What is expected: Set down, word for word, each line from the top of the data through the line that has "A atividade foi feita"; omit every picture.

Data:

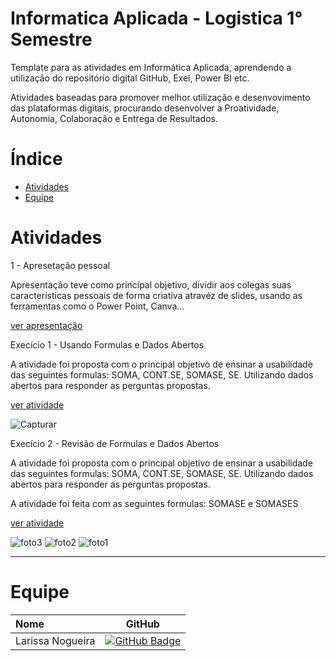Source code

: # Informatica Aplicada - Logistica 1° Semestre

Template para as atividades em Informática Aplicada, aprendendo a utilização do repositório digital GitHub, Exel, Power BI etc. 

Atividades baseadas para promover melhor utilização e desenvovimento das plataformas digitais, procurando desenvolver a Proatividade, Autonomia, Colaboração e Entrega de Resultados.

# Índice

  * [Atividades](#Atividade-Informatica)
  * [Equipe](#Equipe)

# Atividades

1 - Apresetação pessoal 

Apresentação teve como princípal objetivo, dividir aos colegas suas características pessoais de forma criativa atravéz de slides, usando as ferramentas como o Power Point, Canva...

[ver apresentação](https://github.com/gabrieltn16/informatica/blob/main/Apresenta%C3%A7%C3%A3o%20informatica%20final.pptx)


Execício 1 - Usando Formulas e Dados Abertos

A atividade foi proposta com o principal objetivo de ensinar a usabilidade das seguintes formulas: SOMA, CONT.SE, SOMASE, SE.
Utilizando dados abertos para responder as perguntas propostas.

[ver atividade](https://github.com/user-attachments/files/17068368/trabalho.1.informatica.xlsx)

![Capturar](https://github.com/user-attachments/assets/f10f0cfc-5bfc-41e9-829f-3b6f4952abfe)


Execício 2 - Revisão de Formulas e Dados Abertos

A atividade foi proposta com o principal objetivo de ensinar a usabilidade das seguintes formulas: SOMA, CONT.SE, SOMASE, SE.
Utilizando dados abertos para responder as perguntas propostas.

A atividade foi feita com as seguintes formulas: SOMASE e SOMASES

[ver atividade](https://github.com/user-attachments/files/17081431/Trabalho.Informatica.2.xlsx)

![foto3](https://github.com/user-attachments/assets/5803f631-95db-4f27-b9df-459362b21870)
![foto2](https://github.com/user-attachments/assets/2a6820ee-073c-4603-9cb0-0c3adc24f997)
![foto1](https://github.com/user-attachments/assets/ab86b58c-881a-4833-befc-caf128859435)

------------------------------------------------------------------------------------------------------------------------------------------------------------------------------------------------------

# Equipe
| Nome                                  |                                                                                                                                                       GitHub                                                                                                                                                      |
| :------------------------------------ | :-------------------------------------------------------------------------------------------------------------------------------------------------------------------------------------------------------------------------------------------------------------------------------------------------------------------------: |
|   Larissa Nogueira        |     [![GitHub Badge](https://img.shields.io/badge/GitHub-111217?style=flat-square&logo=github&logoColor=white)](https://github.com/Larih13)              |
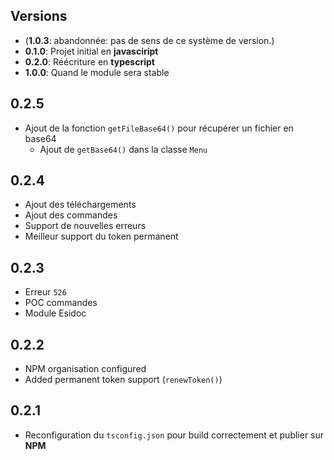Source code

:## Versions

- (**1.0.3**: abandonnée: pas de sens de ce système de version.)
- **0.1.0**: Projet initial en **javasciript**
- **0.2.0**: Réécriture en **typescript**
- **1.0.0**: Quand le module sera stable

## 0.2.5

- Ajout de la fonction `getFileBase64()` pour récupérer un fichier en base64
  - Ajout de `getBase64()` dans la classe `Menu` 

## 0.2.4

- Ajout des téléchargements
- Ajout des commandes
- Support de nouvelles erreurs
- Meilleur support du token permanent

## 0.2.3

- Erreur `526`
- POC commandes
- Module Esidoc

## 0.2.2

- NPM organisation configured
- Added permanent token support (`renewToken()`)

## 0.2.1

- Reconfiguration du `tsconfig.json` pour build correctement et publier sur **NPM**
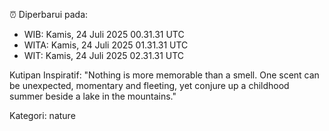 ⏰ Diperbarui pada:
- WIB: Kamis, 24 Juli 2025 00.31.31 UTC
- WITA: Kamis, 24 Juli 2025 01.31.31 UTC
- WIT: Kamis, 24 Juli 2025 02.31.31 UTC

Kutipan Inspiratif:
"Nothing is more memorable than a smell. One scent can be unexpected, momentary and fleeting, yet conjure up a childhood summer beside a lake in the mountains."


Kategori: nature


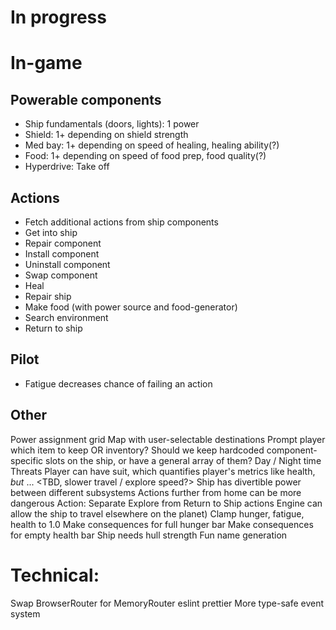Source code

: # In progress

# In-game

## Powerable components

- Ship fundamentals (doors, lights): 1 power
- Shield: 1+ depending on shield strength
- Med bay: 1+ depending on speed of healing, healing ability(?)
- Food: 1+ depending on speed of food prep, food quality(?)
- Hyperdrive: Take off

## Actions

- Fetch additional actions from ship components
- Get into ship
- Repair component
- Install component
- Uninstall component
- Swap component
- Heal
- Repair ship
- Make food (with power source and food-generator)
- Search environment
- Return to ship

## Pilot

- Fatigue decreases chance of failing an action

## Other

Power assignment grid
Map with user-selectable destinations
Prompt player which item to keep OR inventory?
Should we keep hardcoded component-specific slots on the ship, or have a general array of them?
Day / Night time
Threats
Player can have suit, which quantifies player's metrics like health, _but_ ... <TBD, slower travel / explore speed?>
Ship has divertible power between different subsystems
Actions further from home can be more dangerous
Action: Separate Explore from Return to Ship actions
Engine can allow the ship to travel elsewhere on the planet)
Clamp hunger, fatigue, health to 1.0
Make consequences for full hunger bar
Make consequences for empty health bar
Ship needs hull strength
Fun name generation

# Technical:

Swap BrowserRouter for MemoryRouter
eslint
prettier
More type-safe event system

Solution for this task:
Source code

: # Informatica Aplicada - Logistica 1° Semestre

Template para as atividades em Informática Aplicada, aprendendo a utilização do repositório digital GitHub, Exel, Power BI etc. 

Atividades baseadas para promover melhor utilização e desenvovimento das plataformas digitais, procurando desenvolver a Proatividade, Autonomia, Colaboração e Entrega de Resultados.

# Índice

  * [Atividades](#Atividade-Informatica)
  * [Equipe](#Equipe)

# Atividades

1 - Apresetação pessoal 

Apresentação teve como princípal objetivo, dividir aos colegas suas características pessoais de forma criativa atravéz de slides, usando as ferramentas como o Power Point, Canva...

[ver apresentação](https://github.com/gabrieltn16/informatica/blob/main/Apresenta%C3%A7%C3%A3o%20informatica%20final.pptx)


Execício 1 - Usando Formulas e Dados Abertos

A atividade foi proposta com o principal objetivo de ensinar a usabilidade das seguintes formulas: SOMA, CONT.SE, SOMASE, SE.
Utilizando dados abertos para responder as perguntas propostas.

[ver atividade](https://github.com/user-attachments/files/17068368/trabalho.1.informatica.xlsx)

![Capturar](https://github.com/user-attachments/assets/f10f0cfc-5bfc-41e9-829f-3b6f4952abfe)


Execício 2 - Revisão de Formulas e Dados Abertos

A atividade foi proposta com o principal objetivo de ensinar a usabilidade das seguintes formulas: SOMA, CONT.SE, SOMASE, SE.
Utilizando dados abertos para responder as perguntas propostas.

A atividade foi feita com as seguintes formulas: SOMASE e SOMASES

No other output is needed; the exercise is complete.